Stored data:
* * * * * * * * *
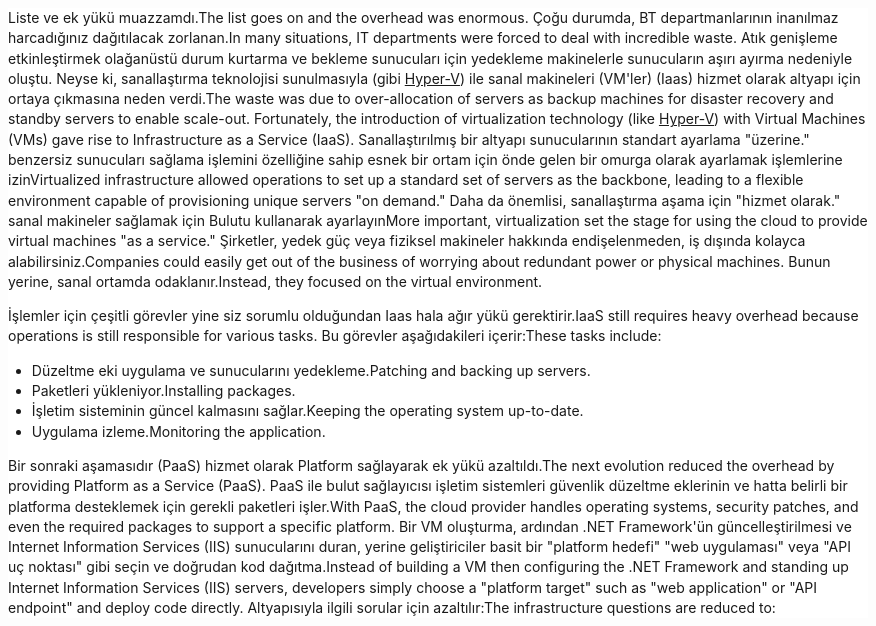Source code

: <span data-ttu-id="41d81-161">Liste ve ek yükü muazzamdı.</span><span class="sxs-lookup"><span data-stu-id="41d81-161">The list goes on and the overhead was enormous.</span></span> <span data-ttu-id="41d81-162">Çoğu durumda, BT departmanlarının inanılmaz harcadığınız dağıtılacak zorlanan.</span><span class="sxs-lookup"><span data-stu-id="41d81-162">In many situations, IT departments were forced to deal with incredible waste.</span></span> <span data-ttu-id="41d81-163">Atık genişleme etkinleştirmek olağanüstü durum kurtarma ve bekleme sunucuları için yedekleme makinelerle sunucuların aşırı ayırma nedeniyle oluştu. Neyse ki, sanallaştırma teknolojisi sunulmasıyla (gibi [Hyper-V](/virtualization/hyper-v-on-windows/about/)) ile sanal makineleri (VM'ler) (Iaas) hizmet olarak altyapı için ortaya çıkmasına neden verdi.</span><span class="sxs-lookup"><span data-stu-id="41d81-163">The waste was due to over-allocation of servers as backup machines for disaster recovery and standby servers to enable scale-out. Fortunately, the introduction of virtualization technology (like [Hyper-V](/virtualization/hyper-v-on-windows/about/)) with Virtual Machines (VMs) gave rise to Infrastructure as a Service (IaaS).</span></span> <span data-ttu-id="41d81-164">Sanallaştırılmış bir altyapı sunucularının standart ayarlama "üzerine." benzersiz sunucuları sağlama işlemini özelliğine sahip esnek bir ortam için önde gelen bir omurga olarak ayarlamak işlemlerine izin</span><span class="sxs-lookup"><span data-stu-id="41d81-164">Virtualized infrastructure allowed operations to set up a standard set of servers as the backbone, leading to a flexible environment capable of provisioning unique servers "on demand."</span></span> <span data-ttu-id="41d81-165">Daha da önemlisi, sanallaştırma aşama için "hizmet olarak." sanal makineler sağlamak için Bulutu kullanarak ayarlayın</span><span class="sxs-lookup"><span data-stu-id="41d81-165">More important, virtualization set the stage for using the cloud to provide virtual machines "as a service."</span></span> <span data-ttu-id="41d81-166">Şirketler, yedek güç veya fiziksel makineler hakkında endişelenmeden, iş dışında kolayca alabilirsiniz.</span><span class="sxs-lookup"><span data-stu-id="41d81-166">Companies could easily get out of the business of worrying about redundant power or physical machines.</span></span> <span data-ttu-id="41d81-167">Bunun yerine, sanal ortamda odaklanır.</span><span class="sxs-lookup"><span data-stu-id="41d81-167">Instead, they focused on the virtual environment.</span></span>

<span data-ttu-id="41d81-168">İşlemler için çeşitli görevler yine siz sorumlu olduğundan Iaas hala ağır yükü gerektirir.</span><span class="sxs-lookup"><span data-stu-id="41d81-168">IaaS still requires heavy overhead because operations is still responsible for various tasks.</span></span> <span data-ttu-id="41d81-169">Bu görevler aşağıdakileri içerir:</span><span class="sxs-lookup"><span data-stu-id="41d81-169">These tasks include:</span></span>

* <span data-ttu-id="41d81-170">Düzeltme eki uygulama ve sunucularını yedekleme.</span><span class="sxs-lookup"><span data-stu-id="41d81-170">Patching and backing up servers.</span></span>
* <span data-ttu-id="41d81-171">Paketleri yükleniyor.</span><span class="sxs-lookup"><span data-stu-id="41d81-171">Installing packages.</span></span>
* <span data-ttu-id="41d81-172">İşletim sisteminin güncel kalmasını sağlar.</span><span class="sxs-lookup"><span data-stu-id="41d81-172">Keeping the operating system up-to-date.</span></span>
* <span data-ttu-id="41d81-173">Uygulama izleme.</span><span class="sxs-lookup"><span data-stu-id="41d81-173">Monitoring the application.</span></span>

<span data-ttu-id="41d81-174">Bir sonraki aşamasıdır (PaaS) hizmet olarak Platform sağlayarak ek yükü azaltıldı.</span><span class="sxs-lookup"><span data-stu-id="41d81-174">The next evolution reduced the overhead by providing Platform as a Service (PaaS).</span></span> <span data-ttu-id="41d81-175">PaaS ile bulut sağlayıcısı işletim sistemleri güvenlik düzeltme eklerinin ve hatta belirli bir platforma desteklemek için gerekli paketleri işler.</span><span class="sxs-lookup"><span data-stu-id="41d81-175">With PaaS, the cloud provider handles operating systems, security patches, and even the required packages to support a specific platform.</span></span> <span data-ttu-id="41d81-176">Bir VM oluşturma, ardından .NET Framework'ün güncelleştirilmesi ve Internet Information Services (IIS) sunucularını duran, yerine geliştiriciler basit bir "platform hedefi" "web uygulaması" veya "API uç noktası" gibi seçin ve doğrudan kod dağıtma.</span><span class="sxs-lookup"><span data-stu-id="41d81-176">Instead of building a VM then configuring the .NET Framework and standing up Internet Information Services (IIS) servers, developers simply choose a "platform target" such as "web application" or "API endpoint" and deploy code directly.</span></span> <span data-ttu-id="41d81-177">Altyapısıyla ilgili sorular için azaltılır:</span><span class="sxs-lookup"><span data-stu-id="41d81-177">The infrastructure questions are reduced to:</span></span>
* * * * * * * * *
DESCRIPTION OF THE TASK - Omit the pictures, then output every record exactly as given.

TASK RESULT -
Source code

: <span data-ttu-id="41d81-161">Liste ve ek yükü muazzamdı.</span><span class="sxs-lookup"><span data-stu-id="41d81-161">The list goes on and the overhead was enormous.</span></span> <span data-ttu-id="41d81-162">Çoğu durumda, BT departmanlarının inanılmaz harcadığınız dağıtılacak zorlanan.</span><span class="sxs-lookup"><span data-stu-id="41d81-162">In many situations, IT departments were forced to deal with incredible waste.</span></span> <span data-ttu-id="41d81-163">Atık genişleme etkinleştirmek olağanüstü durum kurtarma ve bekleme sunucuları için yedekleme makinelerle sunucuların aşırı ayırma nedeniyle oluştu. Neyse ki, sanallaştırma teknolojisi sunulmasıyla (gibi [Hyper-V](/virtualization/hyper-v-on-windows/about/)) ile sanal makineleri (VM'ler) (Iaas) hizmet olarak altyapı için ortaya çıkmasına neden verdi.</span><span class="sxs-lookup"><span data-stu-id="41d81-163">The waste was due to over-allocation of servers as backup machines for disaster recovery and standby servers to enable scale-out. Fortunately, the introduction of virtualization technology (like [Hyper-V](/virtualization/hyper-v-on-windows/about/)) with Virtual Machines (VMs) gave rise to Infrastructure as a Service (IaaS).</span></span> <span data-ttu-id="41d81-164">Sanallaştırılmış bir altyapı sunucularının standart ayarlama "üzerine." benzersiz sunucuları sağlama işlemini özelliğine sahip esnek bir ortam için önde gelen bir omurga olarak ayarlamak işlemlerine izin</span><span class="sxs-lookup"><span data-stu-id="41d81-164">Virtualized infrastructure allowed operations to set up a standard set of servers as the backbone, leading to a flexible environment capable of provisioning unique servers "on demand."</span></span> <span data-ttu-id="41d81-165">Daha da önemlisi, sanallaştırma aşama için "hizmet olarak." sanal makineler sağlamak için Bulutu kullanarak ayarlayın</span><span class="sxs-lookup"><span data-stu-id="41d81-165">More important, virtualization set the stage for using the cloud to provide virtual machines "as a service."</span></span> <span data-ttu-id="41d81-166">Şirketler, yedek güç veya fiziksel makineler hakkında endişelenmeden, iş dışında kolayca alabilirsiniz.</span><span class="sxs-lookup"><span data-stu-id="41d81-166">Companies could easily get out of the business of worrying about redundant power or physical machines.</span></span> <span data-ttu-id="41d81-167">Bunun yerine, sanal ortamda odaklanır.</span><span class="sxs-lookup"><span data-stu-id="41d81-167">Instead, they focused on the virtual environment.</span></span>

<span data-ttu-id="41d81-168">İşlemler için çeşitli görevler yine siz sorumlu olduğundan Iaas hala ağır yükü gerektirir.</span><span class="sxs-lookup"><span data-stu-id="41d81-168">IaaS still requires heavy overhead because operations is still responsible for various tasks.</span></span> <span data-ttu-id="41d81-169">Bu görevler aşağıdakileri içerir:</span><span class="sxs-lookup"><span data-stu-id="41d81-169">These tasks include:</span></span>

* <span data-ttu-id="41d81-170">Düzeltme eki uygulama ve sunucularını yedekleme.</span><span class="sxs-lookup"><span data-stu-id="41d81-170">Patching and backing up servers.</span></span>
* <span data-ttu-id="41d81-171">Paketleri yükleniyor.</span><span class="sxs-lookup"><span data-stu-id="41d81-171">Installing packages.</span></span>
* <span data-ttu-id="41d81-172">İşletim sisteminin güncel kalmasını sağlar.</span><span class="sxs-lookup"><span data-stu-id="41d81-172">Keeping the operating system up-to-date.</span></span>
* <span data-ttu-id="41d81-173">Uygulama izleme.</span><span class="sxs-lookup"><span data-stu-id="41d81-173">Monitoring the application.</span></span>

<span data-ttu-id="41d81-174">Bir sonraki aşamasıdır (PaaS) hizmet olarak Platform sağlayarak ek yükü azaltıldı.</span><span class="sxs-lookup"><span data-stu-id="41d81-174">The next evolution reduced the overhead by providing Platform as a Service (PaaS).</span></span> <span data-ttu-id="41d81-175">PaaS ile bulut sağlayıcısı işletim sistemleri güvenlik düzeltme eklerinin ve hatta belirli bir platforma desteklemek için gerekli paketleri işler.</span><span class="sxs-lookup"><span data-stu-id="41d81-175">With PaaS, the cloud provider handles operating systems, security patches, and even the required packages to support a specific platform.</span></span> <span data-ttu-id="41d81-176">Bir VM oluşturma, ardından .NET Framework'ün güncelleştirilmesi ve Internet Information Services (IIS) sunucularını duran, yerine geliştiriciler basit bir "platform hedefi" "web uygulaması" veya "API uç noktası" gibi seçin ve doğrudan kod dağıtma.</span><span class="sxs-lookup"><span data-stu-id="41d81-176">Instead of building a VM then configuring the .NET Framework and standing up Internet Information Services (IIS) servers, developers simply choose a "platform target" such as "web application" or "API endpoint" and deploy code directly.</span></span> <span data-ttu-id="41d81-177">Altyapısıyla ilgili sorular için azaltılır:</span><span class="sxs-lookup"><span data-stu-id="41d81-177">The infrastructure questions are reduced to:</span></span>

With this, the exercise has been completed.